__CHECK YOUR UNDERSTANDING__
1) In the election-data notebook below, how many .json objects were created to keep column names consistent?
2) Summarize the election-data notebook below in two sentences.
3) Extend the election-data notebook below, picking up right after its final sentence.

# The Science Bit

Preparing the data from https://data.gov.ie/ prior to doing the analyis.

In [2]:
import pandas as pd
import glob
import json
import pickle

## Fixers

There was some inconsistency in the way the data is recorded, between different elections and different local authorities. We may be able to realise the difference between `Non-Transferrable` and `Non_Transferrable` votes, but to the computer they are furballs. Therefore, I created three `.json` objects to ensure consistency across all streams.

In [3]:
with open("column_renamers/count.json") as f: count_columns = json.load(f)
with open("column_renamers/candidate.json") as f: candidate_columns = json.load(f)
with open("column_renamers/constituency-fixer.json") as f: con_fixer = json.load(f)

## Functions

Functions aren't as common in Jupyter Notebooks as they are in *regular* programming, but the data was sufficiently complex here to make them worthwhile. As such, I wrote five functions - three to handle the preparation of the main data structures, which are count, candidate and constituency records, and two helper functions used by the bigger functions - `name_candidates()` to give the candidates a consistent name, and `create_keys()`, to allow me to connect the data more easily.

__EXCERPTED RECORDS__
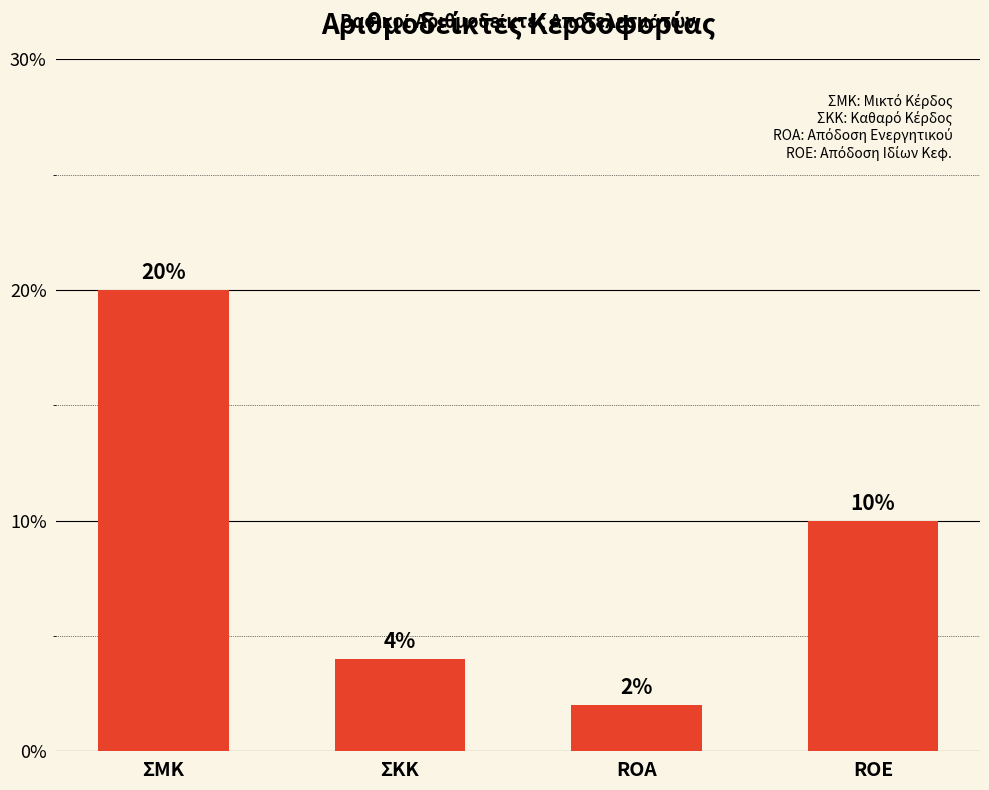

List the labels in order of value, largest first.

ΣΜΚ, ROE, ΣΚΚ, ROA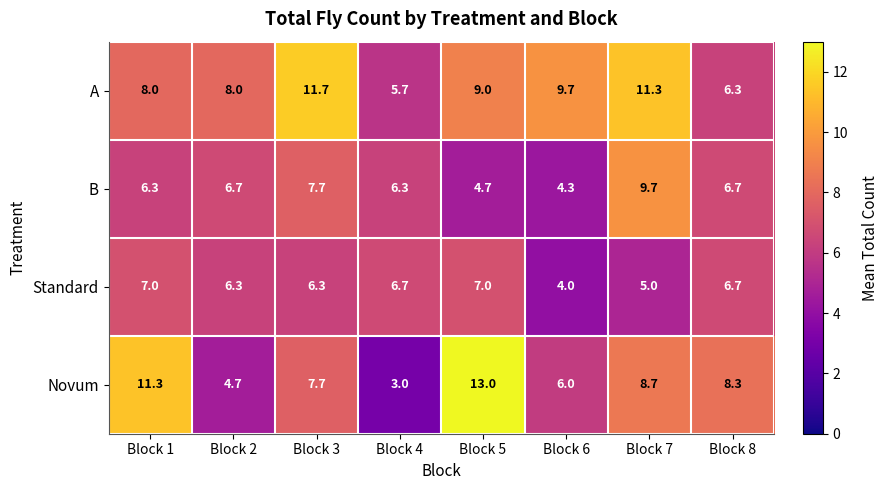

How many data points in A are less than 9?

4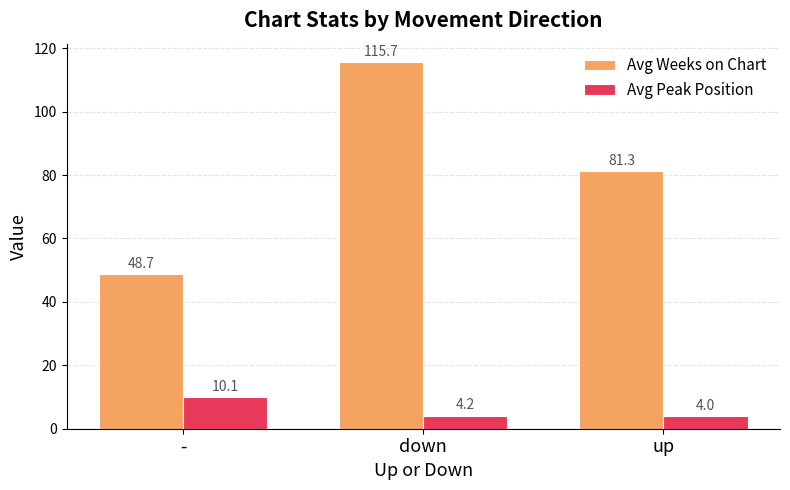

At which category is the sum across all series the highest?

down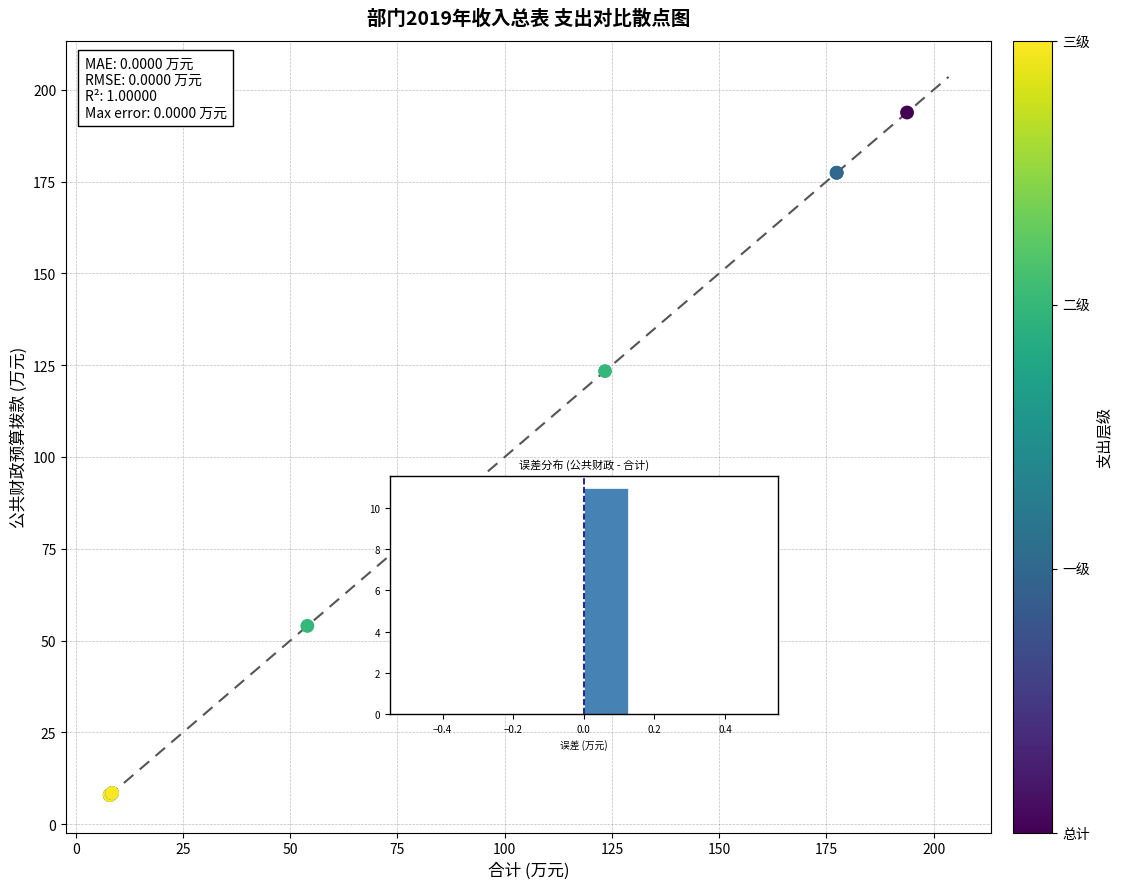

What Y value in the scatter plot is closest to 100?

123.4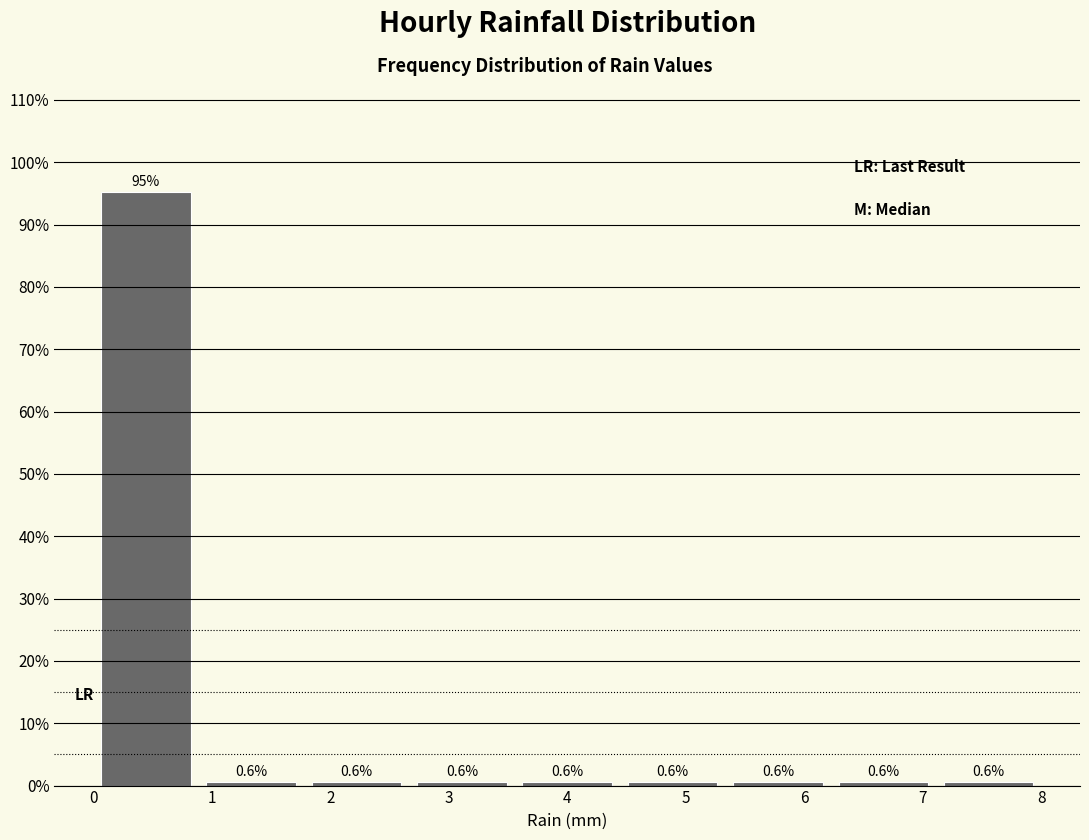

Which range on the x-axis has the tallest bar?

0.0 to 0.9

__RESPONSES FOR EACH TASK__
1) Three.

2) The notebook prepares election data from data.gov.ie for analysis, loading three .json objects to fix inconsistencies in how the data was recorded across elections and local authorities. It also defines five functions: three to prepare the count, candidate and constituency records, and two helpers, `name_candidates()` and `create_keys()`.

3)
In [4]:
def name_candidates(someDf):
    """
    A helper function to provide each candidate with a single name field, identifying them
    by full name and by party.
    """
    names = []
    for a, b in someDf.iterrows():
        name = " ".join([b['First Name'], b['Surname']])
        name = ", ".join([name, b['Party Abbreviation']])
        names.append(name)
        
    return names

In [5]:
def create_keys(someDf, election):
    """
    A helper function to provide each row of a database with a unique identifier, based on
    Constitution Number, Candidate Id and an ID for a particular election.
    """
    keys = []
    for a, b in someDf.iterrows():
        keys.append((election, b['Constituency Number'], b['Candidate Id']))
    return keys

In [6]:
def create_constituency_data(url):
    """
    read a constituency file and return it as a dictionary, keyed by
    Constituency Number.
    """
    df = pd.read_csv(url)
    df.index = df['Constituency Number']
    df['Constituency Name'] = df['Constituency Name'].map(con_fixer)
    del(df['Constituency Number'])
    
    return df.to_dict('index')

In [7]:
def create_candidate_data(url, election, constituencyDict):
    """
    read a candidate file and parse it.
    """
    df = pd.read_csv(url)
    df.rename(columns=candidate_columns, inplace=True)
    df['name'] = name_candidates(df)
    df['key'] = create_keys(df, election)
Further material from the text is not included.